La réduction des services et l’isolement des personnes
Le développement rapide du virus et l’annonce des mesures de confinement a provoqué la fermeture ou la réduction des services offerts aux personnes de la rue. L’absence de matériel de protection, notamment des masques, a forcé des mesures de fermeture des services : se laver, laver ses affaires, s’alimenter, s’informer des lieux encore ouverts. La fermeture ou diminution d’activités de nombreux lieux de distribution alimentaire laisse craindre des situations de faim dans les rues, campements mais aussi dans les hébergements ne proposant pas de prestations alimentaires. Pour éviter l’approfondissement de la crise, des propositions de soutien se manifestent : mobilisation de bénévoles pour maintenir certains services, appel à la générosité nationale, soutien aux banques alimentaires…mais l’inquiétude persiste à mesure que s’étend la durée du confinement. Et les organismes sont à bout de souffle.

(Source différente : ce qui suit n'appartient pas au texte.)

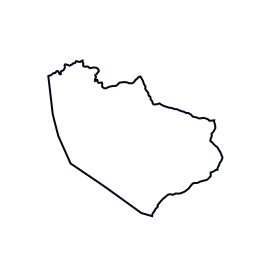 outline of Dewathang, Samdrup Jongkhar, Bhutan, rotated 44°
{"feature_id": "84629894B17444418606578", "entity_name": "Dewathang", "entity_type": "district", "adm_level": 2, "iso_a3": "BTN", "parent_name": "Bhutan", "parent_adm1": "Samdrup Jongkhar", "projection": "mercator", "projection_center": [91.51, 26.857], "detail": "fine", "context": "isolated", "style": "outline", "palette": "ink", "viewbox_px": 256, "rotation_deg": 44, "n_neighbors": 0, "source": "geoboundaries", "source_scale": "gbopen_adm2", "svg_char_len": 3832}
<svg xmlns="http://www.w3.org/2000/svg" viewBox="0 0 256 256"><g transform="rotate(44 128 128)"><path d="M211.1,81.2L208.4,80.6L205.9,79.8L202.5,80.1L198.0,79.9L196.3,80.2L195.5,79.1L194.5,77.3L194.1,75.8L193.5,75.2L192.2,74.4L191.9,70.7L190.9,67.4L188.8,65.5L186.5,64.2L185.1,63.3L184.7,62.6L184.3,63.0L183.6,63.9L182.9,64.9L181.4,66.2L180.8,66.2L179.1,66.2L177.7,67.0L176.4,67.6L175.1,68.4L174.1,69.9L173.1,71.1L172.1,72.0L170.6,72.4L168.5,73.7L167.2,74.6L166.1,74.9L165.2,74.6L164.1,74.6L162.6,74.9L161.4,75.2L160.3,75.9L159.2,76.9L156.6,77.6L154.9,78.7L153.7,79.3L151.6,79.9L150.2,80.5L149.4,81.2L148.1,82.2L146.7,82.6L144.8,83.8L142.9,85.1L140.7,86.1L138.9,87.1L136.9,87.7L135.1,88.3L133.6,88.4L133.2,89.1L132.6,90.3L132.1,91.0L131.3,92.0L131.0,92.5L130.6,92.9L129.8,93.3L129.2,93.2L128.6,93.1L128.2,92.9L127.4,92.2L127.1,92.0L126.2,91.9L125.5,91.8L124.9,91.8L124.4,91.6L123.8,91.1L123.0,90.5L122.5,90.1L122.1,90.0L121.6,90.1L120.9,90.4L120.4,90.3L120.0,90.0L119.4,89.6L118.6,89.0L117.5,88.5L116.7,88.4L116.3,88.3L115.8,88.3L115.1,88.3L114.4,88.2L113.9,88.0L113.0,87.7L112.5,87.0L111.6,86.0L110.3,85.6L108.9,85.3L107.8,84.7L106.0,83.7L102.1,82.6L101.1,82.4L100.5,83.4L100.2,84.6L100.2,85.3L100.4,87.0L99.9,87.9L100.2,89.2L100.4,91.2L100.0,92.7L99.1,93.8L98.1,94.7L97.0,95.4L96.2,95.5L95.2,96.2L94.5,96.6L93.5,97.5L92.7,98.4L92.0,99.3L90.9,100.6L90.5,101.3L90.3,102.1L90.4,103.3L90.4,104.2L90.2,105.8L89.2,106.9L88.3,108.0L87.4,109.0L86.7,110.1L85.9,111.3L85.4,112.6L84.9,113.9L84.2,115.2L83.7,115.6L83.0,116.0L81.7,116.2L80.9,116.3L79.9,115.5L78.8,114.1L77.8,113.4L77.3,113.6L76.7,114.4L75.9,115.8L75.4,116.1L74.6,116.0L73.8,115.6L73.1,115.0L72.5,114.7L72.3,114.9L72.2,115.7L72.1,116.3L71.8,117.1L71.2,116.9L70.5,115.9L70.0,114.5L69.7,113.6L68.9,113.3L68.1,113.1L67.7,112.8L67.9,111.8L67.9,111.0L67.9,110.1L67.7,109.2L67.6,108.4L67.7,107.6L67.3,107.2L66.4,106.6L65.2,106.4L64.3,106.4L62.9,107.0L62.0,107.7L60.7,108.9L59.8,110.4L59.1,111.4L58.8,111.5L57.7,111.6L56.7,111.6L56.1,111.9L55.4,112.7L54.7,113.5L53.9,114.1L53.1,114.5L52.4,114.4L52.0,113.9L51.5,112.9L50.9,112.5L50.0,112.4L49.5,112.0L48.9,111.3L48.5,111.0L48.2,111.5L48.0,111.8L47.9,112.8L47.6,113.8L47.1,114.3L45.9,115.0L45.0,115.4L44.6,115.7L44.3,115.9L44.2,116.4L44.7,117.4L44.8,117.8L44.6,118.4L43.7,119.5L43.6,120.6L43.6,121.1L43.2,122.2L43.0,122.7L42.9,123.5L42.4,123.8L41.6,124.2L39.8,125.1L39.0,125.4L38.6,125.9L38.6,126.6L38.9,127.0L39.6,127.5L40.1,127.8L40.6,128.4L41.2,130.0L41.4,131.1L41.2,132.0L40.9,132.4L40.6,133.2L40.6,133.9L40.8,134.3L41.4,135.2L42.2,135.8L42.1,136.4L41.8,136.5L40.8,136.6L40.1,136.3L39.0,135.9L38.3,135.8L37.6,136.1L37.2,136.7L37.2,137.4L37.5,138.4L37.4,139.0L37.2,139.4L36.5,139.9L36.2,140.9L36.1,141.7L36.0,142.7L35.9,143.8L35.4,144.3L35.1,144.8L34.6,146.0L64.1,170.2L69.9,173.9L83.5,182.2L111.3,193.4L142.3,188.0L144.0,187.7L155.0,185.9L196.7,179.9L206.6,174.6L206.3,174.3L206.1,174.1L205.5,173.3L205.4,173.0L205.2,172.5L205.0,172.0L204.9,171.7L205.1,171.1L205.1,170.7L204.9,170.2L204.6,169.8L204.6,168.9L204.2,167.6L204.0,166.4L204.1,165.8L204.2,165.2L204.1,164.4L204.0,163.7L203.3,163.3L202.8,162.8L202.8,161.7L202.6,160.0L202.5,158.4L202.4,156.3L202.5,155.0L202.4,153.5L202.8,152.1L202.8,150.9L202.9,149.4L203.1,148.3L203.9,146.9L204.8,145.9L205.9,145.5L206.9,144.5L207.5,143.0L207.8,142.0L209.0,141.0L210.1,139.9L210.9,138.8L211.6,137.8L212.0,136.5L212.8,134.9L213.4,132.2L213.5,130.5L213.7,129.2L213.4,126.8L213.2,124.9L213.2,122.8L213.8,121.6L214.6,120.8L216.3,119.0L216.9,116.9L217.9,115.2L219.2,113.0L220.0,111.9L220.9,110.0L221.0,107.8L220.9,106.3L221.0,105.4L220.2,104.3L219.0,103.2L218.3,102.6L219.3,101.0L219.9,99.2L220.3,97.1L221.4,95.9L220.9,95.5L220.5,95.1L220.0,93.8L219.5,92.0L218.2,89.3L218.0,87.1L217.2,84.9L216.4,83.5L215.2,83.1L213.2,82.1L211.1,81.2Z" fill="none" stroke="#020617" stroke-width="2"/></g></svg>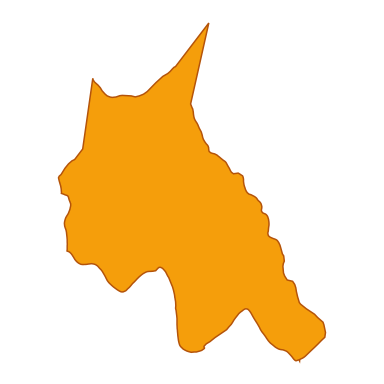 outline of Anbre, Micoud, Saint Lucia
{"feature_id": "8701671B63359836488901", "entity_name": "Anbre", "entity_type": "district", "adm_level": 2, "iso_a3": "LCA", "parent_name": "Saint Lucia", "parent_adm1": "Micoud", "projection": "equal_earth", "projection_center": [-60.927, 13.828], "detail": "fine", "context": "isolated", "style": "filled", "palette": "amber", "viewbox_px": 384, "rotation_deg": 0, "n_neighbors": 0, "source": "geoboundaries", "source_scale": "gbopen_adm2", "svg_char_len": 5490}
<svg xmlns="http://www.w3.org/2000/svg" viewBox="0 0 384 384"><path d="M196.3,352.0L199.6,351.1L201.7,350.4L202.8,349.6L204.2,348.6L204.4,348.3L204.5,348.0L204.1,347.6L204.0,346.3L204.7,345.5L204.9,345.3L206.3,343.8L210.0,341.6L215.1,337.5L226.6,329.7L228.8,327.0L231.2,324.4L232.4,322.6L234.0,319.9L235.6,317.7L237.2,315.7L238.8,313.6L240.5,312.1L242.2,310.9L243.4,309.9L244.5,309.2L245.7,308.8L246.6,308.9L247.8,309.2L249.0,310.3L249.9,311.4L251.2,313.4L252.9,316.5L254.6,319.4L256.0,321.6L257.4,323.8L259.4,327.3L260.5,329.6L261.8,331.7L263.7,334.1L265.0,335.9L265.8,337.0L266.7,338.5L267.1,339.0L268.2,340.6L269.4,342.0L270.5,343.2L271.8,344.2L273.4,345.5L275.3,347.1L276.6,347.9L278.4,348.9L279.5,349.3L280.9,349.6L281.8,349.7L283.2,349.9L284.2,350.3L285.8,350.9L287.2,351.7L288.3,352.7L289.6,354.1L290.8,355.4L292.0,356.8L293.1,358.3L293.9,359.3L295.0,360.3L295.7,360.7L296.4,360.7L297.5,360.3L299.0,359.8L299.6,361.0L299.7,360.0L299.7,359.5L301.1,358.8L302.6,358.1L303.1,357.8L304.3,357.0L305.5,356.0L311.2,350.5L314.4,347.5L317.8,344.2L321.3,340.6L324.8,337.3L325.5,332.5L323.9,324.8L323.0,322.2L317.6,317.5L314.5,314.2L306.2,308.7L300.5,304.1L299.3,302.5L297.6,296.8L296.4,291.6L295.8,287.8L294.7,284.4L292.6,281.3L287.2,280.0L284.7,276.1L283.5,273.0L282.9,266.3L283.3,263.7L284.3,261.1L283.7,255.9L282.4,253.9L281.3,249.9L280.8,248.1L280.0,245.3L279.8,244.8L279.2,243.6L278.7,242.5L277.9,241.4L277.3,240.5L276.2,239.7L274.9,239.1L273.1,238.5L270.6,237.4L269.6,236.8L268.9,236.2L268.4,235.6L268.0,234.4L267.8,233.0L268.3,231.0L268.4,229.7L268.6,227.6L269.0,225.0L269.0,223.5L268.9,221.9L268.7,220.5L268.5,219.2L267.8,217.0L267.5,216.3L267.0,215.5L266.2,214.6L265.4,214.0L264.1,213.5L263.0,213.0L262.1,212.1L261.5,211.1L261.4,209.9L261.7,208.5L261.8,207.7L261.8,206.4L261.3,204.5L260.9,203.4L260.4,202.7L259.6,201.7L259.1,201.3L258.4,200.7L257.6,199.8L256.9,198.6L256.4,198.0L255.7,197.4L255.2,197.0L253.9,196.2L252.5,195.5L251.4,194.9L250.0,194.4L249.1,194.2L247.9,193.2L247.3,192.7L246.4,191.4L245.6,189.8L245.2,188.7L244.8,187.3L244.5,186.6L244.0,184.8L243.7,183.0L243.5,181.4L243.5,179.2L243.3,178.0L243.0,176.9L242.8,176.3L242.5,175.8L241.7,175.3L239.9,174.1L238.2,173.1L237.3,173.2L236.2,173.4L234.4,173.6L233.6,173.8L233.0,173.4L232.1,172.8L231.3,172.1L230.9,171.5L230.2,170.2L229.3,168.3L228.5,167.0L227.7,165.6L227.0,164.3L226.2,162.8L225.5,161.9L224.6,161.1L223.6,160.5L222.1,159.3L221.1,158.5L219.6,157.2L218.3,156.2L216.9,155.0L215.8,154.5L214.7,153.9L213.4,153.6L212.2,153.3L211.0,152.9L210.0,152.2L209.3,151.6L208.9,150.8L208.8,149.8L208.7,149.0L208.6,147.6L208.1,146.1L207.5,145.2L207.1,144.7L206.3,143.9L205.5,142.8L204.6,141.5L204.2,140.8L203.3,139.2L202.6,137.1L202.3,135.5L201.9,134.1L201.3,132.1L200.7,130.9L200.1,129.8L199.3,128.3L198.4,126.2L197.9,124.9L196.9,123.0L196.2,122.0L195.1,120.2L194.3,118.4L193.9,116.9L193.7,115.8L193.4,113.7L193.3,112.2L192.7,108.9L192.3,108.2L191.8,107.1L191.4,106.0L190.6,104.0L208.8,23.0L175.5,66.6L174.0,67.3L172.3,69.0L170.9,70.6L170.1,71.5L167.8,73.5L162.8,76.4L156.0,82.6L151.2,87.5L147.3,91.5L145.8,92.6L143.5,94.2L139.3,95.9L135.3,96.9L131.2,95.9L122.3,95.4L119.8,95.7L116.0,97.0L112.3,97.4L110.3,97.1L107.2,95.9L105.1,94.1L102.1,90.8L100.4,87.9L97.9,85.0L96.4,83.7L94.5,82.0L93.1,79.8L92.8,78.3L82.7,149.0L78.1,155.0L75.3,158.7L74.5,159.6L71.9,160.9L68.5,163.9L65.0,168.2L61.1,174.5L59.2,176.2L58.5,177.8L59.2,180.9L60.7,186.1L61.2,189.0L61.5,193.0L61.4,193.4L63.7,194.2L65.2,194.9L65.7,195.0L66.4,195.3L67.4,195.6L67.8,196.0L68.3,196.8L68.6,197.8L69.0,199.3L69.3,200.2L70.1,202.2L70.3,202.9L70.7,203.8L70.7,204.6L70.7,205.5L70.5,206.7L70.2,207.9L70.0,209.0L69.5,210.5L69.0,211.7L68.4,213.3L67.4,215.0L66.6,216.2L66.0,217.3L65.6,218.1L65.1,219.7L64.7,221.2L64.5,222.4L64.4,223.3L64.5,224.5L64.7,226.2L65.2,227.8L65.8,229.4L66.1,230.4L66.5,232.5L66.6,233.7L66.8,235.4L67.0,237.3L67.1,238.6L67.2,239.8L67.2,241.8L67.3,244.2L67.2,245.9L67.2,247.9L67.2,248.5L67.2,249.4L67.0,251.0L68.8,251.7L69.8,252.3L71.2,253.7L72.3,255.2L72.7,255.9L73.5,257.1L74.2,258.3L74.7,259.2L75.2,259.9L75.6,260.4L76.3,261.2L77.0,261.9L78.1,262.8L79.2,263.5L80.9,264.3L82.3,264.5L83.5,264.5L86.2,264.4L88.8,264.0L89.9,263.9L91.1,263.7L91.7,263.7L93.6,264.0L94.3,264.2L94.7,264.3L95.5,264.6L97.5,265.9L98.5,267.0L99.5,268.2L101.0,269.7L102.3,271.4L103.4,273.3L104.4,275.0L105.6,277.2L105.8,277.7L107.3,280.6L108.8,282.6L109.8,283.6L111.8,285.5L113.4,286.9L115.4,288.4L117.2,289.7L118.3,290.4L119.5,291.1L120.6,291.6L120.9,291.8L121.8,291.9L123.1,291.9L124.3,291.4L125.7,290.8L126.6,290.0L127.6,288.9L129.4,287.3L130.8,285.7L132.5,283.6L134.4,281.8L136.0,280.1L136.7,279.3L139.0,277.0L141.3,275.0L142.9,273.8L144.8,272.7L146.2,272.0L147.4,271.6L149.3,271.4L150.6,271.4L153.0,271.2L155.7,270.7L156.4,269.9L158.1,268.1L159.0,267.4L160.3,267.3L161.2,267.6L162.6,268.4L164.0,269.9L165.6,271.8L167.7,276.0L168.7,277.5L169.8,280.2L170.6,282.2L171.9,285.4L172.4,286.5L173.2,289.2L173.6,290.7L174.4,294.2L174.6,295.4L174.8,297.2L175.0,298.2L175.6,301.8L175.7,303.9L175.8,305.6L175.6,308.2L175.7,308.9L176.0,310.0L176.2,311.4L176.5,314.0L176.7,315.5L176.9,317.4L177.0,318.6L177.0,321.3L177.0,322.9L177.0,324.7L177.1,326.4L177.2,328.6L177.4,330.1L177.5,332.0L177.6,332.7L177.8,335.3L178.0,336.9L178.3,339.3L178.5,340.7L179.0,342.9L179.6,344.9L180.2,346.0L181.2,347.2L182.2,348.1L183.2,349.1L184.1,349.6L185.1,350.2L185.6,350.4L186.5,350.9L188.2,351.5L191.2,352.3L192.2,352.2L194.2,352.0L196.3,352.0Z" fill="#f59e0b" stroke="#b45309" stroke-width="1.5"/></svg>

La crise actuelle peut être l’occasion de revoir la politique d’aide aux personnes sans-abris. Plutôt que gérer la situation qui maintient la majorité des victimes de la pauvreté, nous pourrions viser à créer les conditions d’une réinsertion de ces personnes dans la société. Des organismes comme le RAPSIM portent déjà des revendications qui vont dans le sens de mesures qui visent à combattre l’itinérance. Mais cette lutte comporte des réformes qui vont heurter les intérêts corporatifs et financiers importants, en particulier en matière de logement, de revenu et d’intervention particulière que requiert la condition des personnes sans-abris. Les pressions pour une relance rapide de l’économie au sortir de la crise du coronavirus risquent de provoquer le report des mesures nécessaires à l’amélioration des conditions de vie des personnes itinérantes. Une mobilisation sans précédent risque d’être nécessaire pour forcer les autorités à prendre les mesures nécessaires pour que les sans-abris ne soient pas parmi les plus importantes victimes de cette crise et qu’ils et elles en sortent dans de meilleures conditions. Et que cette opération ne traduise pas une peur de contamination de la société mais une volonté d’améliorer les conditions de vie des plus vulnérables.